Step 01 — Open my terminal (for me I use iTerm2)
Step 02 — Check what is your docker container id that runs airflow
Tip: If you don’t know your docker container id, run this in your terminal to list out all of the containers. And you will see the container id of which runs airflow scheduler.
docker container ls
Step 03 — ssh
into docker container that runs airflow scheduler. Run this:
docker exec -it <your docker container id> bin/bash
After that you will see root@<your docker container id>
.
Tip: Check what operators you use in Airflow. The most important thing is you don’t need to cd
into any folder to run the BashOperator.
Then you can execute whatever you want to execute there. For example, in my case I executed bash command specified in my dag
file. I ran
cd $DBT_PROFILES_DIR && dbt run — models shiba_ecommerce.daily_order_count — vars ‘{“ingestion_date”: “2018–06–30”}’
And the log above in my docker container in your laptop is exactly the same as the log I view in Airflow UI.
One of my failed dag
versions
As I mentioned above, the log in docker container vs the log in Airflow UI is exactly the same.

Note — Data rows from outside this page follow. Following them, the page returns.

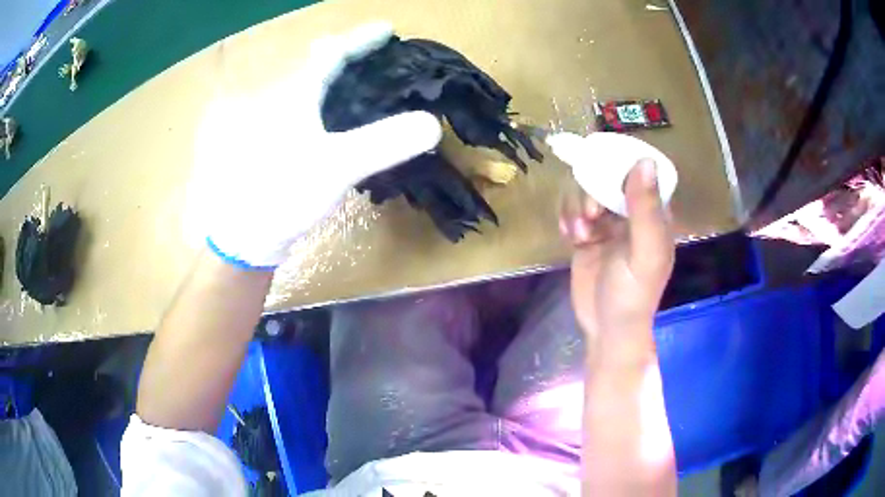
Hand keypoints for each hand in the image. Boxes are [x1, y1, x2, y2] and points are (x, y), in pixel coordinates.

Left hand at [191, 22, 441, 268]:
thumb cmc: (280, 195)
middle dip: (346, 55)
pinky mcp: (274, 149)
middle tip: (375, 57)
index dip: (361, 39)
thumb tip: (433, 123)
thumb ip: (385, 142)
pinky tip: (337, 121)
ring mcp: (273, 126)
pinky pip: (304, 113)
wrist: (239, 238)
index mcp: (295, 95)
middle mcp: (280, 102)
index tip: (388, 29)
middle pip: (316, 66)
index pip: (332, 53)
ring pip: (308, 90)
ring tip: (363, 83)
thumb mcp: (336, 166)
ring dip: (336, 81)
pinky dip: (326, 107)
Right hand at [560, 159, 674, 360]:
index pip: (640, 171)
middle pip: (606, 175)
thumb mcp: (644, 252)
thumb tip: (643, 160)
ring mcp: (607, 222)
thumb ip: (645, 209)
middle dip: (592, 189)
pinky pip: (571, 208)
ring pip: (585, 190)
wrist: (605, 328)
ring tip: (578, 233)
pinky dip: (566, 217)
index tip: (602, 166)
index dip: (621, 162)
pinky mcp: (586, 233)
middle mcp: (631, 211)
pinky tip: (570, 236)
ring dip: (576, 206)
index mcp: (653, 213)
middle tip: (590, 215)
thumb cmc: (632, 294)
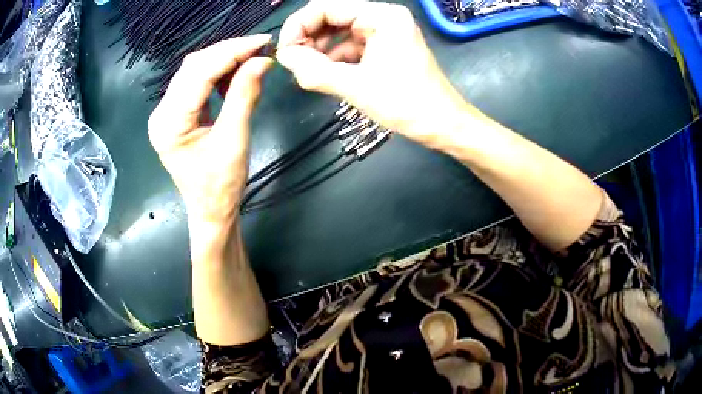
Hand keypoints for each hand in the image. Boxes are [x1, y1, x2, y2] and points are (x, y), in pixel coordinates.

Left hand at [148, 36, 272, 227]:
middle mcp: (162, 112)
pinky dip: (217, 74)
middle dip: (228, 52)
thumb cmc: (221, 185)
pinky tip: (233, 77)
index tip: (263, 42)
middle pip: (194, 66)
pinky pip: (195, 83)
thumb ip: (245, 95)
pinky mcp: (175, 114)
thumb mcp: (235, 139)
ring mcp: (166, 112)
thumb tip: (262, 60)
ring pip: (194, 70)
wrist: (210, 210)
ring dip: (223, 60)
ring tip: (250, 61)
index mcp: (170, 122)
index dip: (232, 52)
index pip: (200, 73)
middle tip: (260, 48)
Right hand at [276, 0, 470, 146]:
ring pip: (340, 32)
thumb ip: (313, 69)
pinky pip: (352, 45)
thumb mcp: (355, 87)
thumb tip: (283, 56)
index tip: (284, 51)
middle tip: (294, 62)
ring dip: (320, 49)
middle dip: (309, 37)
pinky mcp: (386, 47)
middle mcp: (384, 17)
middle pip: (333, 16)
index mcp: (382, 16)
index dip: (299, 25)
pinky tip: (326, 74)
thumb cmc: (407, 105)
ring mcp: (386, 31)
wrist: (443, 125)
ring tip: (308, 71)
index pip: (327, 6)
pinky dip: (336, 58)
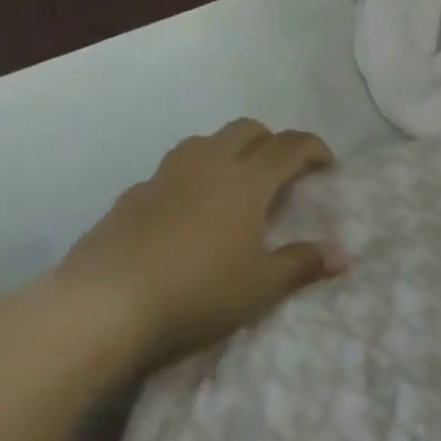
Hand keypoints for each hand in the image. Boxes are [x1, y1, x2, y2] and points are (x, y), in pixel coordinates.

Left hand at [55, 119, 345, 371]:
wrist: (98, 310)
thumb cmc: (195, 293)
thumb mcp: (259, 287)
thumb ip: (302, 265)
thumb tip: (342, 255)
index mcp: (247, 179)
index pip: (290, 145)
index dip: (313, 148)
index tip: (326, 164)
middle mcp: (208, 165)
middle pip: (246, 130)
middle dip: (270, 141)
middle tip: (280, 171)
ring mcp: (163, 178)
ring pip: (203, 143)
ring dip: (225, 151)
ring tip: (230, 183)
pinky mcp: (127, 199)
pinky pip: (168, 173)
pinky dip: (186, 180)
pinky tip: (182, 213)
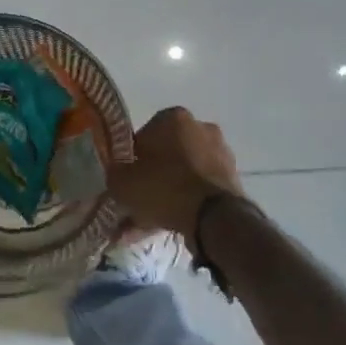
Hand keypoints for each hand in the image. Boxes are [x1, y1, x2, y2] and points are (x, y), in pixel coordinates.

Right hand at [106, 107, 243, 250]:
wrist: (213, 216)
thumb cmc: (163, 187)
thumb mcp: (122, 182)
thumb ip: (115, 173)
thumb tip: (117, 173)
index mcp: (173, 118)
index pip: (143, 135)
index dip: (131, 159)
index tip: (126, 180)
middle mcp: (200, 128)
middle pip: (166, 155)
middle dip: (151, 178)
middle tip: (136, 202)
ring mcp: (220, 153)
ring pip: (182, 175)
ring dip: (166, 194)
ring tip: (148, 223)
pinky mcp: (231, 178)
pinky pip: (198, 190)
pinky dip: (185, 204)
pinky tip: (168, 226)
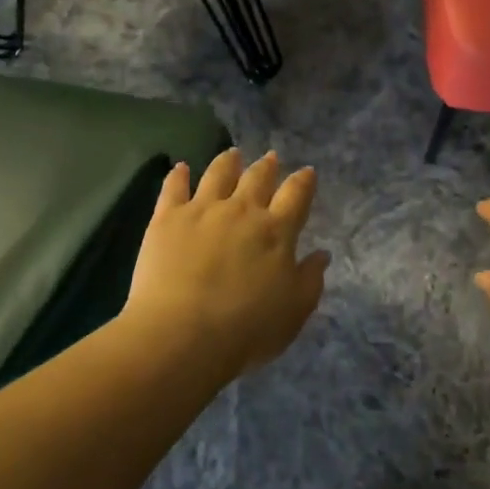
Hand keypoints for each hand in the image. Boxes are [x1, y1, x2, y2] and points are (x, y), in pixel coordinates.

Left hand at [124, 149, 329, 377]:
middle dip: (267, 166)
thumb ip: (310, 279)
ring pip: (218, 174)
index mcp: (277, 231)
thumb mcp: (294, 311)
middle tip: (270, 157)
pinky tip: (181, 167)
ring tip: (232, 154)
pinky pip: (174, 188)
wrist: (182, 334)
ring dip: (228, 162)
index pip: (296, 195)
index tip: (307, 172)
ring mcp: (202, 210)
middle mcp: (242, 210)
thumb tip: (322, 253)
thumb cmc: (246, 329)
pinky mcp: (167, 218)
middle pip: (258, 178)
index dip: (304, 181)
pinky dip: (179, 175)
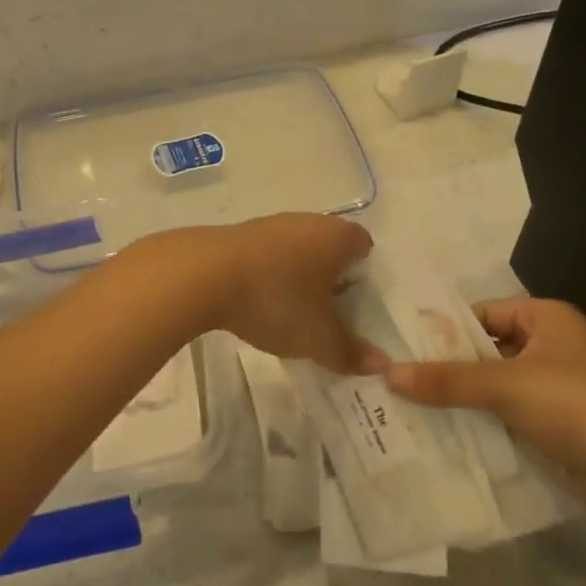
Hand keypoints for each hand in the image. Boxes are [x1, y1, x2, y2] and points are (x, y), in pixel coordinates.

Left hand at [167, 214, 384, 374]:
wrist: (204, 275)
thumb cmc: (276, 299)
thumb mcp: (318, 337)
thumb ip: (350, 352)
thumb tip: (381, 364)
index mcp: (337, 237)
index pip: (365, 246)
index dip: (366, 276)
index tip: (357, 306)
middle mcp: (308, 222)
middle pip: (330, 248)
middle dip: (332, 279)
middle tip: (329, 315)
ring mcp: (271, 224)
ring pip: (297, 251)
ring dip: (298, 277)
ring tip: (292, 313)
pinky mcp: (239, 235)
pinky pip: (268, 256)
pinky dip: (270, 276)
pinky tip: (259, 302)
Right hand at [384, 298, 585, 519]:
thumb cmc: (573, 405)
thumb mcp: (504, 385)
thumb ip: (446, 380)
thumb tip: (387, 375)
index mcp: (548, 317)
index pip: (484, 312)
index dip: (446, 329)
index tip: (405, 348)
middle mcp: (555, 345)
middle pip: (488, 349)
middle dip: (450, 367)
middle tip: (402, 380)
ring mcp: (560, 386)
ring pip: (497, 384)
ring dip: (465, 397)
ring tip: (414, 408)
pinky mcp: (561, 423)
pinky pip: (511, 412)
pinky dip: (485, 420)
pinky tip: (449, 432)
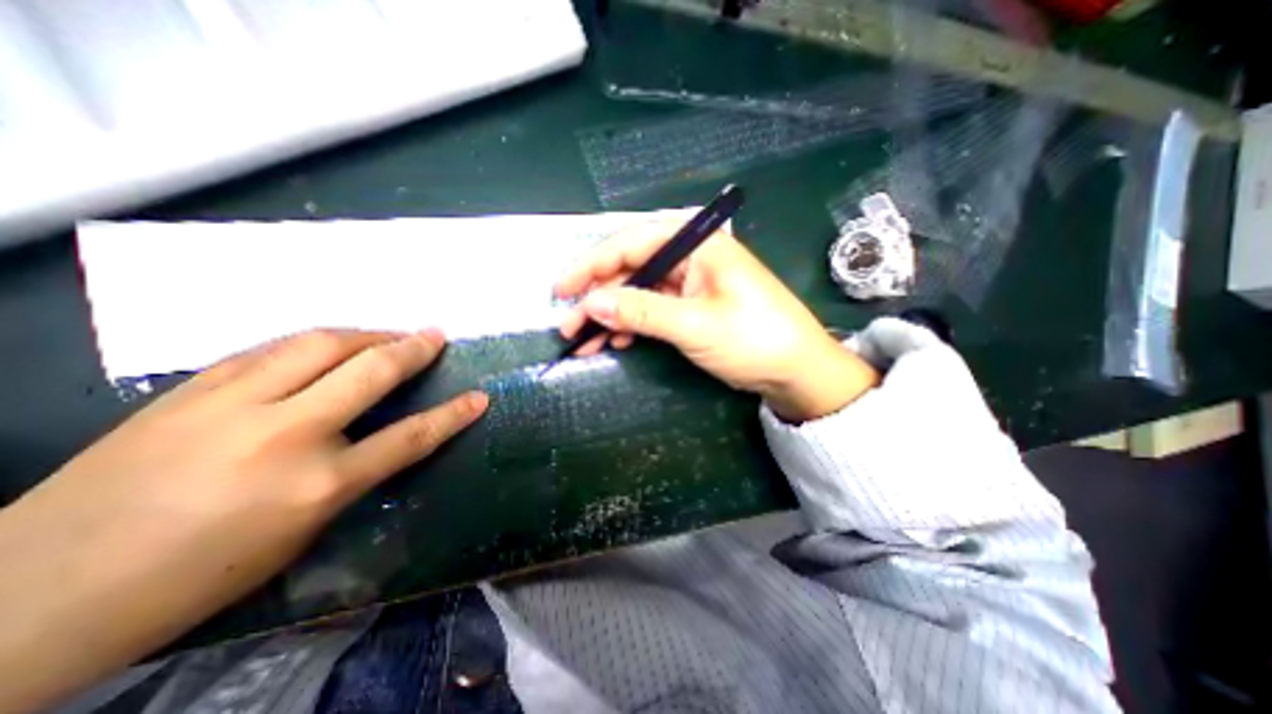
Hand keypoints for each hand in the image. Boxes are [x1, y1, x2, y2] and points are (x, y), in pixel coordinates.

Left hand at [1, 329, 487, 713]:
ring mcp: (232, 406)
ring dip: (366, 334)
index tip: (479, 397)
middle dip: (412, 349)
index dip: (451, 415)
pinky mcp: (190, 390)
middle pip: (369, 372)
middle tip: (435, 335)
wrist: (27, 597)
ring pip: (319, 345)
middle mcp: (285, 434)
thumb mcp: (300, 533)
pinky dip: (313, 342)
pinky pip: (271, 350)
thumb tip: (376, 436)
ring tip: (389, 333)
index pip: (410, 437)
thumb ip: (349, 475)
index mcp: (317, 485)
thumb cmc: (194, 578)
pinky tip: (327, 344)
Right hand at [559, 221, 879, 421]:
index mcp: (696, 244)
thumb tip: (591, 304)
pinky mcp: (691, 305)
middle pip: (630, 268)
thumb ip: (641, 311)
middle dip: (597, 297)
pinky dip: (632, 324)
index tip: (561, 290)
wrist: (795, 371)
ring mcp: (690, 282)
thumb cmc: (753, 340)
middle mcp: (690, 256)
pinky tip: (617, 340)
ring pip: (638, 292)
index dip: (591, 265)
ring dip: (611, 316)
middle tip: (569, 325)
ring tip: (585, 341)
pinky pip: (652, 308)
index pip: (631, 243)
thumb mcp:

Key Takeaway: Hence to save time, instead of putting in Airflow and run and view log for which each iteration took me at least 10 minutes. The hacky way is to execute whatever you want to execute in your Docker container. Once it works, put it into your dag
file and schedule a run on Airflow. That would be much more efficient and save you time when debugging!
Airflow CLI
After you have managed to run the Bash command and you have successfully created a working dag
, you can still test your dag
one more time by running the Airflow CLI command in your ssh airflow docker container. The full documentation of the command is here.
airflow run [-h] [-sd SUBDIR] [-m] [-f] [--pool POOL] [--cfg_path CFG_PATH]
[-l] [-A] [-i] [-I] [--ship_dag] [-p PICKLE] [-int]
dag_id task_id execution_date
This will save you a lot of time because normally you have to turn on your dag
and wait for the scheduler to schedule and run your tasks. If you run it in a big system with many dag
files lining up waiting to be run, it can take a lot of time — 10 minutes to half an hour.